VESTIZIONE E ORARIO DI LAVORO


Corte di Cassazione Civile Sezione lavoro 16/5/2013 n. 11828

La vestizione rientra nel normale orario di lavoro e deve quindi essere retribuita se eseguita oltre l'orario.


(Omissis)
Svolgimento del processo
1.- Con ricorso al Giudice del lavoro di Milano A.M. C., + ALTRI OMESSI tutti dipendenti
dell'Azienda di Servizi alla persona (A.S.P.) "Golgi-Redaelli", in servizio presso l'Istituto geriatrico
Redaelli di (OMISSIS), esponevano che il tempo necessario ad indossare ed a svestire la
obbligatoria divisa di lavoro (non inferiore a 10 minuti per ciascuna operazione) non era retribuito
ed era a sostanziale carico dei lavoratori. Chiedevano, pertanto, che il giudice dichiarasse che il
tempo necessario per vestizione e svestizione della divisa fosse considerato orario di lavoro e fosse
come tale retribuito, con condanna del datore alla corresponsione delle differenze dovute dal 1
gennaio 1995 al 30 novembre 2000.
2.- Costituitasi in giudizio, l'Amministrazione delle II.PP.A.B. ex E.C.A. di Milano eccepiva il
difetto di giurisdizione del giudice ordinario per la parte della domanda relativa al periodo anteriore
al 30.06.98 e contestava la domanda nel merito.
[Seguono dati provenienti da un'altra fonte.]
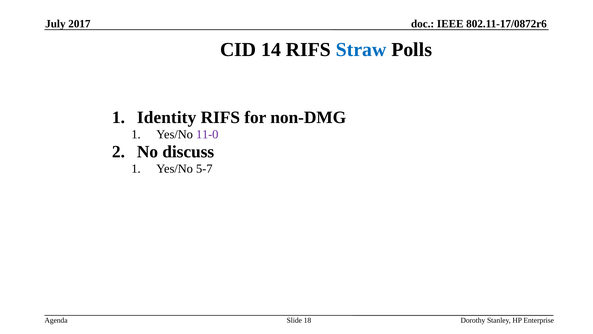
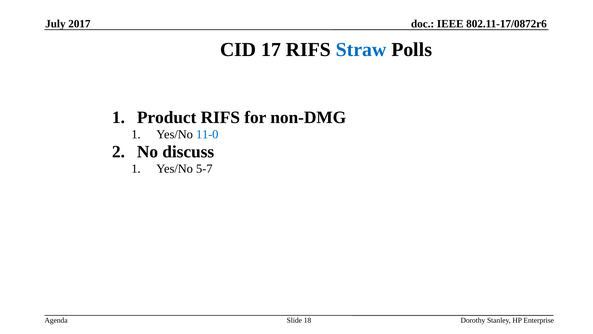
14: 14 -> 17
Identity: Identity -> Product
11-0 colour: purple -> blue
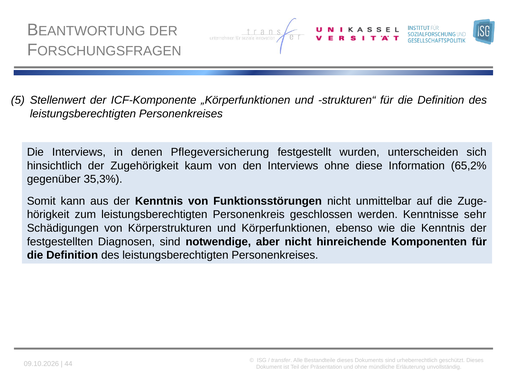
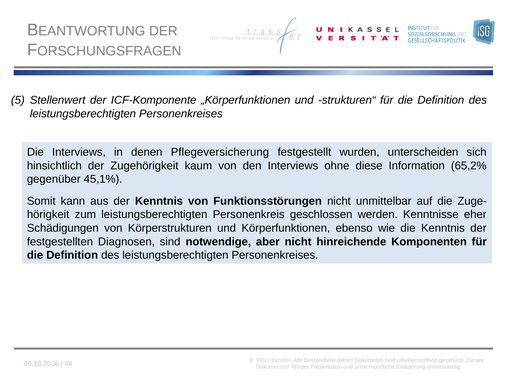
35,3%: 35,3% -> 45,1%
sehr: sehr -> eher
3.- Subentrata durante il giudizio di primo grado a detta Amministrazione l'Azienda di Servizi alla
Persona "Golgi-Redaelli" e costituitasi in giudizio quest'ultima con le stesse conclusioni della dante
causa, il Tribunale rigettava la domanda. Proposto appello da detti dipendenti, la Corte d'appello di
Milano con sentenza del 27.02.07 accoglieva la l'impugnazione solo per parte dei dipendenti, in
favore dei quali condannava il datore al pagamento delle differenze retributive maturate per il titolo
dedotto; rigettava invece l'impugnazione per i dipendenti D., S., A., M. ed U..
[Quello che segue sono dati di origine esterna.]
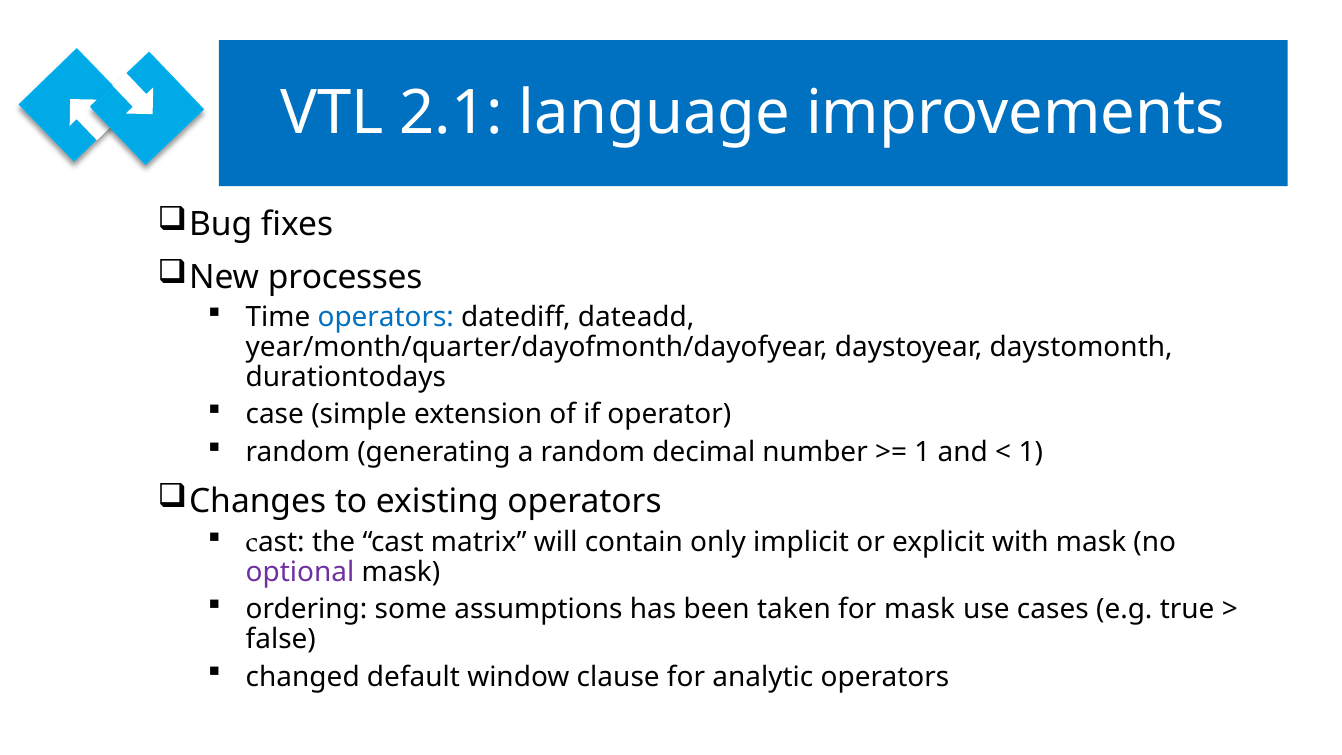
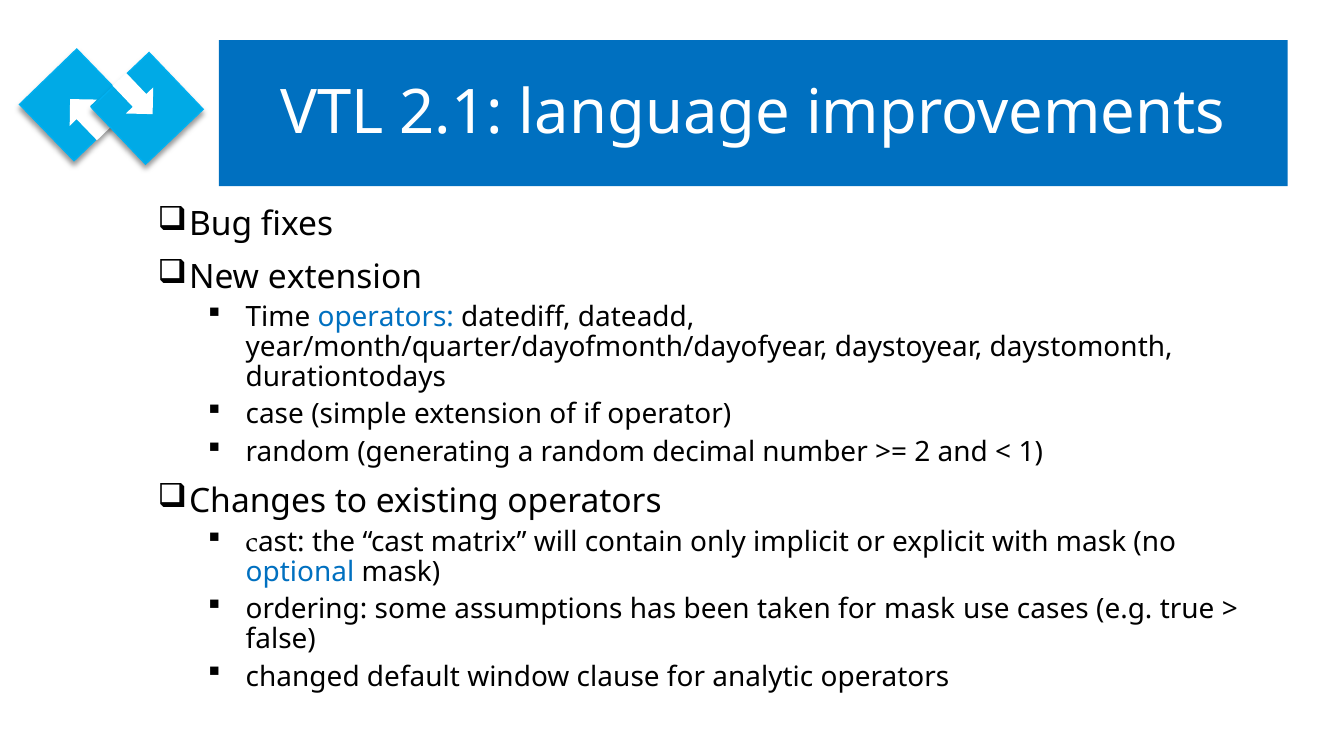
New processes: processes -> extension
1 at (922, 452): 1 -> 2
optional colour: purple -> blue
La Corte d'appello, riconosciuta la propria giurisdizione solo per la parte di domanda attinente al
periodo successivo al 30.06.98, sulla base delle risultanze istruttorie rilevava che il tempo
necessario per indossare e dismettere gli indumenti di lavoro rientrava nella prestazione e che, nella
fattispecie, non essendo stato esso computato nell'orario di lavoro, dovesse essere remunerato con la
normale retribuzione. Ritenuto che le dette operazioni di vestizione e vestizione avessero una durata
media giornaliera di dieci minuti, accoglieva la domanda solo per coloro che erano tenuti ad
indossare gli indumenti di lavoro in relazione alle mansioni svolte.
4.- Avverso questa sentenza l'A.S.P. Golgi-Redaelli ha proposto ricorso per cassazione, cui Ba.Gi. e
gli altri dipendenti indicati in epigrafe rispondono con controricorso e ricorso incidentale, a sua
volta contrastato con controricorso dalla ricorrente principale. Fissata la discussione dei ricorsi e
depositata memoria dai ricorrenti incidentali, la Sezione Lavoro, rilevato che questi ultimi hanno
sollevato questioni attinenti la giurisdizione, con ordinanza del 19.07.12 ha trasmesso la causa al
Presidente della Corte per la sua assegnazione alle Sezioni unite.
Successivamente entrambe le parti hanno depositato memoria.
Motivi della decisione
5.- Preliminarmente vanno riuniti il ricorso principale e quello incidentale, ai sensi dell'art. 335
c.p.c..
6.- L'Azienda, ricorrente principale, deduce i seguenti motivi.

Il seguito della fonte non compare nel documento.